Não está claro se o pedido também proibirá o uso de equipamento vaping.

A Índia tem mais de 100 milhões de fumantes adultos, tornando-se um enorme mercado potencial para empresas de cigarros eletrônicos.

O vaping – que envolve a inalação de uma mistura tipicamente feita de nicotina, água, solventes e sabores – é visto como uma alternativa ao fumo, que pode ajudá-lo a parar de fumar, mas seu impacto na saúde ainda não é totalmente conhecido.

A proibição incluirá penas de prisão de até três anos para os infratores. Os produtos tradicionais do tabaco não são afetados.

“Isso significa que a produção, fabricação, importação e exportação, venda, distribuição e publicidade relacionada a cigarros eletrônicos são proibidas”, disse Sitharaman em entrevista coletiva.

Ela disse que evidências dos EUA e da Índia sugerem que alguns jovens consideram o vaping uma “declaração de estilo”.

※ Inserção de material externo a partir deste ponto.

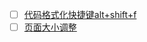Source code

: - [ ] [代码格式化快捷键alt+shift+f](https://geek-docs.com/vscode/vscode-tutorials/vscode-code-formatting.html)
- [ ] [页面大小调整](https://www.jianshu.com/p/e42730761c9a)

A Índia é o segundo maior consumidor mundial de produtos de tabaco, depois da China, e mais de 900.000 pessoas morrem no país a cada ano por doenças relacionadas ao tabaco.

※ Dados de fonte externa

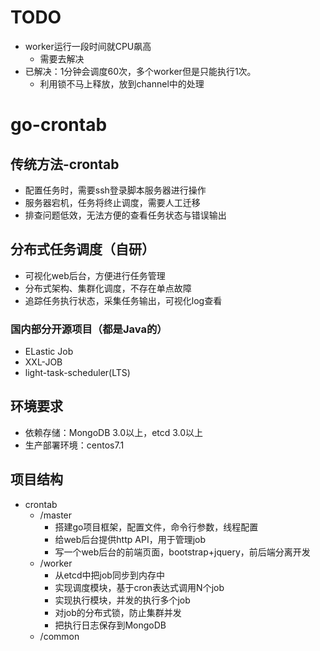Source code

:# TODO
- worker运行一段时间就CPU飙高
    - 需要去解决
- 已解决：1分钟会调度60次，多个worker但是只能执行1次。
    - 利用锁不马上释放，放到channel中的处理

# go-crontab
## 传统方法-crontab
- 配置任务时，需要ssh登录脚本服务器进行操作
- 服务器宕机，任务将终止调度，需要人工迁移
- 排查问题低效，无法方便的查看任务状态与错误输出

## 分布式任务调度（自研）
- 可视化web后台，方便进行任务管理
- 分布式架构、集群化调度，不存在单点故障
- 追踪任务执行状态，采集任务输出，可视化log查看

### 国内部分开源项目（都是Java的）
- ELastic Job
- XXL-JOB
- light-task-scheduler(LTS)

## 环境要求
- 依赖存储：MongoDB 3.0以上，etcd 3.0以上
- 生产部署环境：centos7.1

## 项目结构
- crontab
    - /master
        - 搭建go项目框架，配置文件，命令行参数，线程配置
        - 给web后台提供http API，用于管理job
        - 写一个web后台的前端页面，bootstrap+jquery，前后端分离开发
    - /worker
        - 从etcd中把job同步到内存中
        - 实现调度模块，基于cron表达式调用N个job
        - 实现执行模块，并发的执行多个job
        - 对job的分布式锁，防止集群并发
        - 把执行日志保存到MongoDB
    - /common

Os defensores do vaping dizem que ajuda as pessoas a parar de fumar e que a proibição incentivaria ex-fumantes a retomar o hábito.

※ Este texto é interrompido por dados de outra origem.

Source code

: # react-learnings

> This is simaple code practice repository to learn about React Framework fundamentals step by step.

Mas o Ministério da Saúde da Índia, que propôs a proibição, diz que é do interesse público garantir que o vaping não se torne uma “epidemia” entre os jovens.

Embora o mercado indiano parecesse maduro para a expansão de empresas populares de cigarros eletrônicos como a Juul, ele não decolou como nos EUA ou no Reino Unido.

Vapers nos EUA, Reino Unido e França gastaram mais de US $ 10 bilhões em produtos de tabaco sem fumaça e vaping em 2018.

De acordo com a Organização Mundial da Saúde, houve uma pequena mas constante diminuição no número estimado de fumantes em todo o mundo, para pouco mais de um bilhão.

Mas é uma questão diferente quando se trata de vaping.

O número de artigos vem aumentando rapidamente – de cerca de sete milhões em 2011 para 41 milhões em 2018.

O grupo de pesquisa de mercado Euromonitor estima que o número de adultos que vape chegará a quase 55 milhões até 2021.

Nos EUA, onde os riscos potenciais para a saúde dos cigarros eletrônicos estão em destaque, foram registrados 450 casos de doença pulmonar cansados ​​de vapear este ano. Também houve pelo menos seis mortes em 33 estados.

Investigadores de saúde nos EUA estão tentando determinar se uma determinada toxina ou substância está por trás do surto ou se é o resultado de um uso pesado.

A proibição da Índia ocorreu um dia depois que Nova York se tornou o segundo estado dos EUA a proibir o uso de cigarros eletrônicos com sabor. Os críticos do vaping dizem que os sabores atraem especialmente as crianças e correm o risco de se tornarem viciadas em nicotina.